• [Actions to take]
**A)** Translate the sentence "Deposited amounts must not exceed $1.9 billion for any fiscal year." from the trail funding post into Spanish.
**B)** Answer these questions from the trail funding post:
(i) What percentage of the total goes to the Forest Service?
(ii) For FY2021–FY2025, what percentage of energy development revenues is to be deposited into the fund?
(iii) What phrase in the bill's language does the post say is mentioned instead of trails?
**C)** Write out the passage of the trail funding post that begins at the words "Also, looks like" and stops after "of Indian Education.".

• [Reading text]
□ □ □ □
Will trails be built with "blood money" in the long run?
Will trails be built with "blood money" in the long run?
Poll
https://www.congress.gov/bill/116th-congress/senate-bill/3422
https://www.bicycleretailer.com/industry-news/2020/08/04/great-american…
more info here
:
https://news.harvard.edu/gazette/story/2020/07/the-likely-impact-of-gre…
Regardless, I see it as blood money for natural resource extraction on our public lands. I'd gladly trade some maintenance for the restoration or Bears Ears, Grand Escalante , ANWAR, etc.
Also, looks like 15% of total goes to Forest Service and only 5% goes to BLM. Hardly a windfall for new trail projects. I wonder why organizations like People for Bikes and IMBA are so gung-ho on it. There's only mention of "paved and unpaved roads" in the language of the bill, not trails.
For FY2021-FY2025, there shall be deposited into the fund an amount equal to 50% of energy development revenues credited, covered, or deposited as miscellaneous receipts from oil, gas, coal, or alternative or renewable energy development on federal lands and waters. Deposited amounts must not exceed $1.9 billion for any fiscal year.
The fund must be used for priority deferred maintenance projects in specified systems that are administered by
the National Park Service,
the Forest Service,
the U.S. Fish and Wildlife Service,
the Bureau of Land Management, and
the Bureau of Indian Education.
□ □ □ □
• [Data extracts]
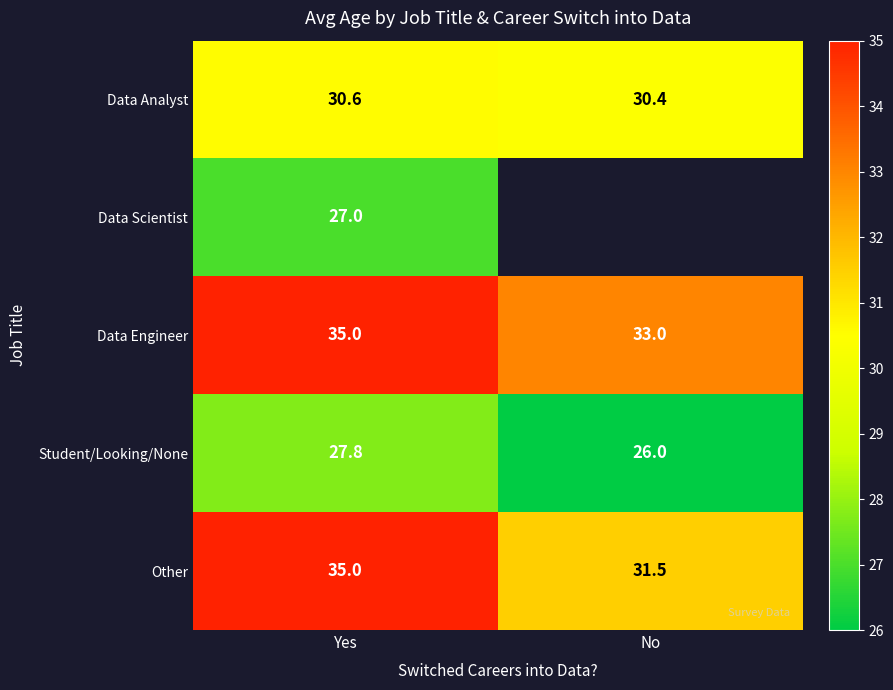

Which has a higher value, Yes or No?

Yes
□ □ □ □
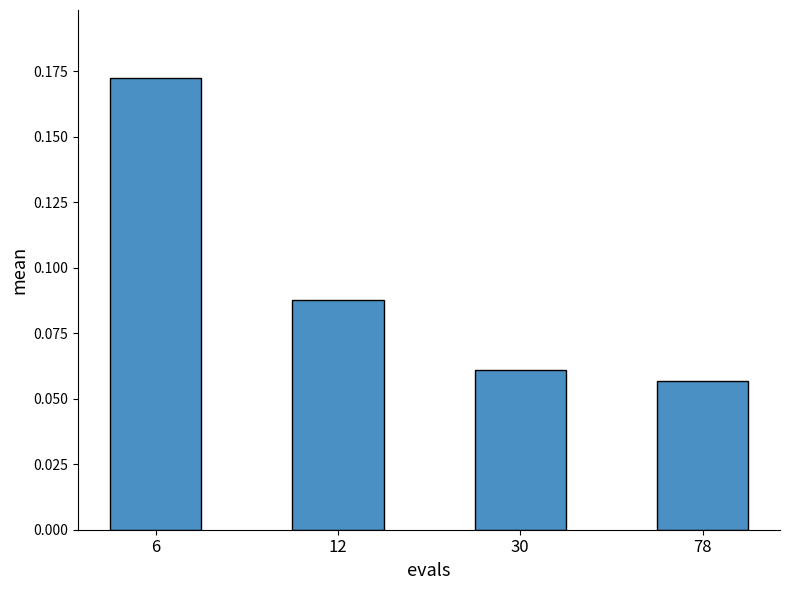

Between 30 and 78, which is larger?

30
□ □ □ □
• [Results in order]
**A)** Los montos depositados no deben superar los 1.900 millones de dólares en ningún año fiscal.

**B)**
(i) 15%
(ii) 50%
(iii) "paved and unpaved roads"

**C)**
Also, looks like 15% of total goes to Forest Service and only 5% goes to BLM. Hardly a windfall for new trail projects. I wonder why organizations like People for Bikes and IMBA are so gung-ho on it. There's only mention of "paved and unpaved roads" in the language of the bill, not trails.
For FY2021-FY2025, there shall be deposited into the fund an amount equal to 50% of energy development revenues credited, covered, or deposited as miscellaneous receipts from oil, gas, coal, or alternative or renewable energy development on federal lands and waters. Deposited amounts must not exceed $1.9 billion for any fiscal year.
The fund must be used for priority deferred maintenance projects in specified systems that are administered by
the National Park Service,
the Forest Service,
the U.S. Fish and Wildlife Service,
the Bureau of Land Management, and
the Bureau of Indian Education.